Die Anmeldung hatte mich tatsächlich an meine Jugendzeit mit jenen Prepaid-Handys erinnert! Damals war es mein Handy, das die dringende Aufladung benötigt hat, nachdem ich wieder mal über meine 100-FreiSMS gekommen war und sich nach und nach das Guthaben leerte. Heute ist es eine kleine Chipkarte, die ich aufladen muss, um meinen Arzt bezahlen zu können. So können sich die Zeiten ändern.

 

IMG_5340

 

Ein richtiges Wartezimmer, oder einen mit Prospekten ausgelegten Aufenthaltsraum gibt es allerdings nicht. Die Türen zu den jeweiligen Behandlungszimmern sind auch nicht geschlossen, so dass jede Art der Diskretion strikt in der Masse untergeht. Auf diese Weise ist es auch erst dazu gekommen, dass ein paar eifrige Chinesen von meiner eigenen Behandlung Fotos machten und ich diese nun auch hier verwenden kann. Einen Wàiguó rén, mit offenem Mund und herausgestreckter Zunge, sieht eben auch ein Chefarzt nicht so häufig. Neben der Tatsache, dass ich auf jeden Fall anders aussehe als die hiesigen Chinesen, gibt es meistens immer noch eine Auffälligkeit, weshalb ich oft in das Visier einiger ungeschönter Schnappschüsse gerate. Meine hohe Stirn, hinterer Haaransatz und vor allem die Form meines Gesichts müssen wohl so viel mit dem Erscheinungsbild Wladimir Putins gemein haben, so dass ich manchmal als schlechtes Double des russischen Präsidenten durchgehe. Darauf angesprochen wurde ich hier zwar schon oft, aber noch nie so direkt, wie von meinem heutigen behandelnden Facharzt.

 

IMG_5336

 

Rücken an Rücken saß ich dann dort mit meinem chinesischen Mitpatienten, der genau so wie ich unter starken Halsschmerzen, Husten und Fieber litt. Wie am Fließband bin ich dann auch schon abgefertigt und bereit für die nächste Station gewesen, die allerdings eine erneute Kartenaufladung voraussetzte. Verschrieben bekommen habe ich einen traditionellen, chinesischen Saft, der in kleinen Ampullen mundgerecht abgefüllt ist und eine Packung Tabletten, die von außen aussieht wie die Pille für Frauen. Hoffentlich hat der Facharzt sich da nicht in der Diagnose geirrt, wir werden sehen.

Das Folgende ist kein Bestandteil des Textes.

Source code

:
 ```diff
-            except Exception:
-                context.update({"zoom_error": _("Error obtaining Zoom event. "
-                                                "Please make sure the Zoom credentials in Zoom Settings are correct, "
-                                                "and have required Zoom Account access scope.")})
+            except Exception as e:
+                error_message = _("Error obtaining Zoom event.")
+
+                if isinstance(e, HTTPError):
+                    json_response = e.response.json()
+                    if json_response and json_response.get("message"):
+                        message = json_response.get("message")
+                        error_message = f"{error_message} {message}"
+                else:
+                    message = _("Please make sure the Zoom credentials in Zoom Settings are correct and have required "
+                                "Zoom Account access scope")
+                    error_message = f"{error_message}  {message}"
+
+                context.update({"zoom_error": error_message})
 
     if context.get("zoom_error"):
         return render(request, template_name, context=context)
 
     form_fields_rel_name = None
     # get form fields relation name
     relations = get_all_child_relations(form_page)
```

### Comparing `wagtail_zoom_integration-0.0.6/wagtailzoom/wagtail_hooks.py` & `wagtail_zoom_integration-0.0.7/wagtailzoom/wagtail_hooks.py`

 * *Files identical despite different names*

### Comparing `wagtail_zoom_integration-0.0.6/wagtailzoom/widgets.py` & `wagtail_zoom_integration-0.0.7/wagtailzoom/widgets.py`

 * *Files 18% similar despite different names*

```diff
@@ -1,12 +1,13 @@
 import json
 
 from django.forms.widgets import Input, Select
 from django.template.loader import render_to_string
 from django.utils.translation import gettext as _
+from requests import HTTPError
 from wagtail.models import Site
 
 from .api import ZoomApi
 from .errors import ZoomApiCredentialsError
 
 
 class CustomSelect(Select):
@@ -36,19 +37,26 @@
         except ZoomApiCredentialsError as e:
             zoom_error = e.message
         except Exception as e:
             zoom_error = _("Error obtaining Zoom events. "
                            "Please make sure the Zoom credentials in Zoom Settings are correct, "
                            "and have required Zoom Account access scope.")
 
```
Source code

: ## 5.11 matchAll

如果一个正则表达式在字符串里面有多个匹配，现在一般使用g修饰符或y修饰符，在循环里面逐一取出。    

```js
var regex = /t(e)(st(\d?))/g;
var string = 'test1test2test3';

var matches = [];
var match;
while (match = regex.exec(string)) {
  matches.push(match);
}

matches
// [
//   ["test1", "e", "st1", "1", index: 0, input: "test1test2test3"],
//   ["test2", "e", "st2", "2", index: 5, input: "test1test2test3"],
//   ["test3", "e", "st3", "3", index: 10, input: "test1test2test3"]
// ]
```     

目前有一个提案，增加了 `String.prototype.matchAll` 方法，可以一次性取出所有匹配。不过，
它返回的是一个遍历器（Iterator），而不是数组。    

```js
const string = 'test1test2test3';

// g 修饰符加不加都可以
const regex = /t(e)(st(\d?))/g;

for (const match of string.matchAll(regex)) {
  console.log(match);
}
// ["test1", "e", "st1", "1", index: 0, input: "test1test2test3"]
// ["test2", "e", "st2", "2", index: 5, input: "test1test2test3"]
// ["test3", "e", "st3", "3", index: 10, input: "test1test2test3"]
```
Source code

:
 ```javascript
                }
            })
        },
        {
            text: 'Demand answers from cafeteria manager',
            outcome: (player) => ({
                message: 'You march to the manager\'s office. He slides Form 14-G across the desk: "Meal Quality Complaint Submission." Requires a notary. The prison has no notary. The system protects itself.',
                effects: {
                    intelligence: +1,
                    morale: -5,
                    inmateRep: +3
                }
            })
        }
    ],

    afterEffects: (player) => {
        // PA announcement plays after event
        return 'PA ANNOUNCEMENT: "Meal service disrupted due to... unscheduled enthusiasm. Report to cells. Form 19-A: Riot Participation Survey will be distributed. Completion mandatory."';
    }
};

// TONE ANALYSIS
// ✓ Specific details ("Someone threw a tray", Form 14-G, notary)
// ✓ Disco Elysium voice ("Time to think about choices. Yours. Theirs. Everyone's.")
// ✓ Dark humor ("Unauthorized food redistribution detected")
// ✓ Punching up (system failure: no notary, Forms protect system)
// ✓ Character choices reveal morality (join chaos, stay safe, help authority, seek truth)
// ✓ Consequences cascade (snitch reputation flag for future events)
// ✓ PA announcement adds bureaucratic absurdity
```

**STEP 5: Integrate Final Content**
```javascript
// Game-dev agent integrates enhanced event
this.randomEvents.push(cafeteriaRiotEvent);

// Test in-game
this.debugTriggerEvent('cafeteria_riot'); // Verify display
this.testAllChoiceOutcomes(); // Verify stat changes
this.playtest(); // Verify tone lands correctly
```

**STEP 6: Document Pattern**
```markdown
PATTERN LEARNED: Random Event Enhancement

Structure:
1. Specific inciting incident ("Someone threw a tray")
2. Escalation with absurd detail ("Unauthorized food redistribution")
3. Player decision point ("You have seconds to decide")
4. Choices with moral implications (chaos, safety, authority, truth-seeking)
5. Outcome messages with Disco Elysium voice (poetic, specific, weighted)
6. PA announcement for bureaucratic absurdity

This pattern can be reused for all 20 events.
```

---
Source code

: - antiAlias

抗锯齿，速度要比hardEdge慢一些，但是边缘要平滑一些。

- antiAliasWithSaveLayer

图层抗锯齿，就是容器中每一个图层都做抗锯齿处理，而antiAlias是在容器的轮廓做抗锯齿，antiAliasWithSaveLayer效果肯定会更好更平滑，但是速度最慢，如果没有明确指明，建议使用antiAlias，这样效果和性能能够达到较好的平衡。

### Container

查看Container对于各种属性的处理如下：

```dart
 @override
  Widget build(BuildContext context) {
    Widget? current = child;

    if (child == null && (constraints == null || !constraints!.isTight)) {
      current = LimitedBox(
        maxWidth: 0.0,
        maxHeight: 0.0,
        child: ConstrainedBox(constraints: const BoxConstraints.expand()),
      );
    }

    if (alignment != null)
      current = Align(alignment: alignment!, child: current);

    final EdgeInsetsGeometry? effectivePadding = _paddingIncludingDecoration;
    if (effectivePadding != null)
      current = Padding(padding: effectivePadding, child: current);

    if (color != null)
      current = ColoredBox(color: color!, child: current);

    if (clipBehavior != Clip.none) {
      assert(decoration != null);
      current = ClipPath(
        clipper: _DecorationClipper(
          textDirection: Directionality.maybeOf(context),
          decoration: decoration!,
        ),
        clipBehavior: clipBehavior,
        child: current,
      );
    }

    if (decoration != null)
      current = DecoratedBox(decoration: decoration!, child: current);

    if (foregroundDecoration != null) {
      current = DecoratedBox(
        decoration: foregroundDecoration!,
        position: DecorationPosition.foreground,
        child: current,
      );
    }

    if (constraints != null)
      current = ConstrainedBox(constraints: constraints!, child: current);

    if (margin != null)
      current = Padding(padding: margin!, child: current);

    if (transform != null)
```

„Ausgehend von diesen Erfahrungen sind deutsche Krankenhäuser eines – luxuriös.“

Um diesen Blick dafür zu bekommen, muss man wahrscheinlich erst hier in einem gewesen sein, um die deutschen Virenhäuser so in den Himmel zu loben und als fast heroisch zu betrachten. Ich möchte dieses Mal keine Vergleiche anstellen, da es sicherlich auch in Deutschland so die eine oder andere Ausnahme gibt, doch möchte ich euch darauf hinweisen, dass ich dieses Krankenhaus hier nur im allernötigsten Notfall wieder aufsuchen würde.

 

IMG_5335

 

So gibt es heute anstatt panoramahafter Bilder einen kleinen Eindruck von der ambulanten Versorgung Chinas und weihnachtliche Grüße aus Wuhan. Der nächste und dann auch letzte Blogeintrag für dieses Jahr gehört selbstverständlich der Weihnachtszeit und dem Neujahr.

Ihr Lieben – bleibt gesund und munter!